The F-test concludes that there is sufficient decrease in the SSE to justify adding two additional parameters to the model. 

## Exercises  {#ANCOVA_Exercises}

1. The in the `faraway` package, there is a dataset named `phbirths` that gives babies birth weights along with their gestational time in utero along with the mother's smoking status. 
    a. Load and inspect the dataset using
        ```{r, eval=FALSE}
        data('phbirths', package='faraway')   # load the data within the package
        ?faraway::phbirths                    # Look at the help file
        ```
    b. Create a plot of the birth weight vs the gestational age. Color code the points based on the mother's smoking status. Does it appear that smoking matters?
    c. Fit the simple model (one regression line) along with both the main effects (parallel lines) and interaction (non-parallel lines) ANCOVA model to these data.  Which model is preferred?
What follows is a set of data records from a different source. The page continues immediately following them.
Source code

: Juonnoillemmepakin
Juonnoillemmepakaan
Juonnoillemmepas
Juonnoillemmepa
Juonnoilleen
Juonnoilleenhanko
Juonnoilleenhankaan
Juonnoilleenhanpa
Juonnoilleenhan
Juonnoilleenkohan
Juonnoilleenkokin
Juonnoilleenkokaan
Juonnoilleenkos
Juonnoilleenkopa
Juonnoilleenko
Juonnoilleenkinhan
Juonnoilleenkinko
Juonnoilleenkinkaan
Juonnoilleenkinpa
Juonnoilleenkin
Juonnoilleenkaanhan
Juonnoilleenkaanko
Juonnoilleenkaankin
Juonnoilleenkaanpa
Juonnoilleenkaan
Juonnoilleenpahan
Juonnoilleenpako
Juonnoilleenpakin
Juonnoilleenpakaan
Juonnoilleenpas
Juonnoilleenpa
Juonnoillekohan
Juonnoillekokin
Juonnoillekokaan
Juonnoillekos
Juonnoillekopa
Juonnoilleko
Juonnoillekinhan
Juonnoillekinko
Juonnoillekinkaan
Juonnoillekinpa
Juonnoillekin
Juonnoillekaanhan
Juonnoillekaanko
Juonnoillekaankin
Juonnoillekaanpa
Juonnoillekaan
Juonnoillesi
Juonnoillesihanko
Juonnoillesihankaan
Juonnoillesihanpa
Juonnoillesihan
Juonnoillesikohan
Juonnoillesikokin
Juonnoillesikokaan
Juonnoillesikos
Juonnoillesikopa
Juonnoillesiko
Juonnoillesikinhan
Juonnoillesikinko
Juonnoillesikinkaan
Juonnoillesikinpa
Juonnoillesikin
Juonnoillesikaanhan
    d. Using whichever model you selected in the previous section, create a graph of the data along with the confidence region for the regression line(s).
    e. Now consider only the "full term babies" which are babies with gestational age at birth $\ge 36$ weeks. With this reduced dataset, repeat parts c,d.
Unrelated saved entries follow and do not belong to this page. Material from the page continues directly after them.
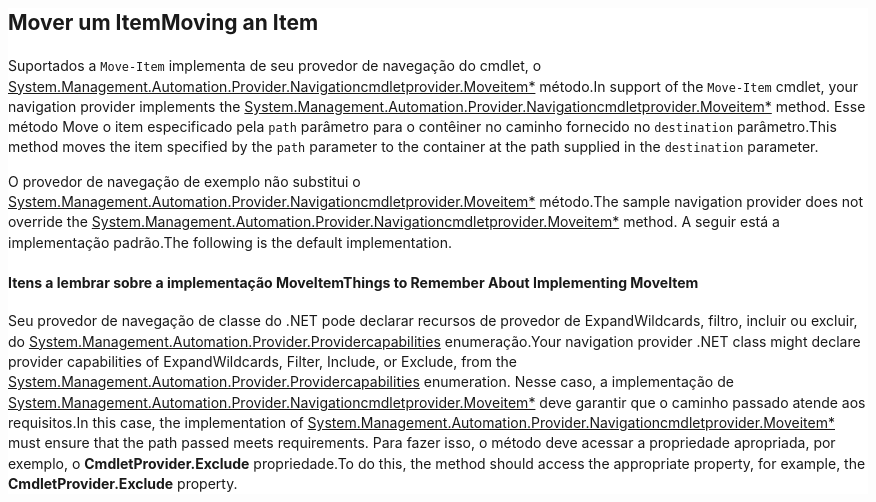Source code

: ## <a name="moving-an-item"></a><span data-ttu-id="027c6-196">Mover um Item</span><span class="sxs-lookup"><span data-stu-id="027c6-196">Moving an Item</span></span>

<span data-ttu-id="027c6-197">Suportados a `Move-Item` implementa de seu provedor de navegação do cmdlet, o [System.Management.Automation.Provider.Navigationcmdletprovider.Moveitem\*](/dotnet/api/System.Management.Automation.Provider.NavigationCmdletProvider.MoveItem) método.</span><span class="sxs-lookup"><span data-stu-id="027c6-197">In support of the `Move-Item` cmdlet, your navigation provider implements the [System.Management.Automation.Provider.Navigationcmdletprovider.Moveitem\*](/dotnet/api/System.Management.Automation.Provider.NavigationCmdletProvider.MoveItem) method.</span></span> <span data-ttu-id="027c6-198">Esse método Move o item especificado pela `path` parâmetro para o contêiner no caminho fornecido no `destination` parâmetro.</span><span class="sxs-lookup"><span data-stu-id="027c6-198">This method moves the item specified by the `path` parameter to the container at the path supplied in the `destination` parameter.</span></span>

<span data-ttu-id="027c6-199">O provedor de navegação de exemplo não substitui o [System.Management.Automation.Provider.Navigationcmdletprovider.Moveitem\*](/dotnet/api/System.Management.Automation.Provider.NavigationCmdletProvider.MoveItem) método.</span><span class="sxs-lookup"><span data-stu-id="027c6-199">The sample navigation provider does not override the [System.Management.Automation.Provider.Navigationcmdletprovider.Moveitem\*](/dotnet/api/System.Management.Automation.Provider.NavigationCmdletProvider.MoveItem) method.</span></span> <span data-ttu-id="027c6-200">A seguir está a implementação padrão.</span><span class="sxs-lookup"><span data-stu-id="027c6-200">The following is the default implementation.</span></span>



#### <a name="things-to-remember-about-implementing-moveitem"></a><span data-ttu-id="027c6-201">Itens a lembrar sobre a implementação MoveItem</span><span class="sxs-lookup"><span data-stu-id="027c6-201">Things to Remember About Implementing MoveItem</span></span>

<span data-ttu-id="027c6-202">Seu provedor de navegação de classe do .NET pode declarar recursos de provedor de ExpandWildcards, filtro, incluir ou excluir, do [System.Management.Automation.Provider.Providercapabilities](/dotnet/api/System.Management.Automation.Provider.ProviderCapabilities) enumeração.</span><span class="sxs-lookup"><span data-stu-id="027c6-202">Your navigation provider .NET class might declare provider capabilities of ExpandWildcards, Filter, Include, or Exclude, from the [System.Management.Automation.Provider.Providercapabilities](/dotnet/api/System.Management.Automation.Provider.ProviderCapabilities) enumeration.</span></span> <span data-ttu-id="027c6-203">Nesse caso, a implementação de [System.Management.Automation.Provider.Navigationcmdletprovider.Moveitem\*](/dotnet/api/System.Management.Automation.Provider.NavigationCmdletProvider.MoveItem) deve garantir que o caminho passado atende aos requisitos.</span><span class="sxs-lookup"><span data-stu-id="027c6-203">In this case, the implementation of [System.Management.Automation.Provider.Navigationcmdletprovider.Moveitem\*](/dotnet/api/System.Management.Automation.Provider.NavigationCmdletProvider.MoveItem) must ensure that the path passed meets requirements.</span></span> <span data-ttu-id="027c6-204">Para fazer isso, o método deve acessar a propriedade apropriada, por exemplo, o **CmdletProvider.Exclude** propriedade.</span><span class="sxs-lookup"><span data-stu-id="027c6-204">To do this, the method should access the appropriate property, for example, the **CmdletProvider.Exclude** property.</span></span>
    f. Interpret the relationship between gestational length and mother's smoking status on birth weight.


2. The in the `faraway` package, there is a dataset named `clot` that gives information about the time for blood to clot verses the blood dilution concentration when the blood was diluted with prothrombin-free plasma.  Unfortunately the researchers had to order the plasma in two different lots (could think of this as two different sources) and need to ascertain if the lot number makes any difference in clotting time. 
    a. Log transform the `time` and `conc` variable and plot the log-transformed data with color of the data point indicating the lot number. *(We will discuss why we performed this transformation later in the course.)*
    b. Ignoring the slight remaining curvature in the data, perform the appropriate analysis using transformed variables. Does `lot` matter?
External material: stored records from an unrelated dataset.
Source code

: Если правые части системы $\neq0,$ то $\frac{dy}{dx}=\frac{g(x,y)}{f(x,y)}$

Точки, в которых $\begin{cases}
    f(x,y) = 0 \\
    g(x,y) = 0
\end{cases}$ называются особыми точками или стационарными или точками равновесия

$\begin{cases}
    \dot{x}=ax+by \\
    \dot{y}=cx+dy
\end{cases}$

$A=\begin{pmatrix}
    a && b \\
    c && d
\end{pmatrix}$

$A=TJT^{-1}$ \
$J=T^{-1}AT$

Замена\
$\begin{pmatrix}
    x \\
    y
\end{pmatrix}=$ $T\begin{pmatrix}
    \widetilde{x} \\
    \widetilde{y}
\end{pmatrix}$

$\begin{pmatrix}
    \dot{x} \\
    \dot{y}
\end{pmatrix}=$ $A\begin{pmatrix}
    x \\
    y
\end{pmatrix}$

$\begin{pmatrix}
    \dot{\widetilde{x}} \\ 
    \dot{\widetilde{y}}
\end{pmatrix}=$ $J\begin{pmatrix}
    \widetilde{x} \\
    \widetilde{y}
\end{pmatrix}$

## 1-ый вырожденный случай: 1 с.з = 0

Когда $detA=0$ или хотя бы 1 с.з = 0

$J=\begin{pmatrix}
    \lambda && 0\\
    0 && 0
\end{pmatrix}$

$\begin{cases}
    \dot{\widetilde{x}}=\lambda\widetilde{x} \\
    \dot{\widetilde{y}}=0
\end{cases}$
3. In base R, there is a data set `ToothGrowth` which is data from an experiment giving Vitamin C to guinea pigs. The guinea pigs were given vitamin C doses either via orange juice or an ascorbic acid tablet. The response of interest was a measure of tooth growth where a higher growth is better. 
    a. Log transform the `dose` and use that throughout this problem. Use $e$ as the base, which R does by default when you use the `log()` function. *(We will discuss why we performed this transformation later in the course.)*
    b. Graph the data, fit appropriate ANCOVA models, and describe the relationship between the delivery method, log(dose) level, and tooth growth. Produce a graph with the data and the regression line(s) along with the confidence region for the line(s).
    c. Is there a statistically significant difference in slopes between the two delivery methods?
    d. Just using your graphs and visual inspection, at low dose levels, say $\log(dose)=-0.7$, is there a difference in delivery method? What about at high dose levels, say $\log(dose)=0.7$? 
    e. Use `emmeans()` to test if there is a statistically significant difference at low dose levels $\log(dose)=-0.7$. Furthermore, test if there is a statistically significant difference at high dose levels. Summarize your findings.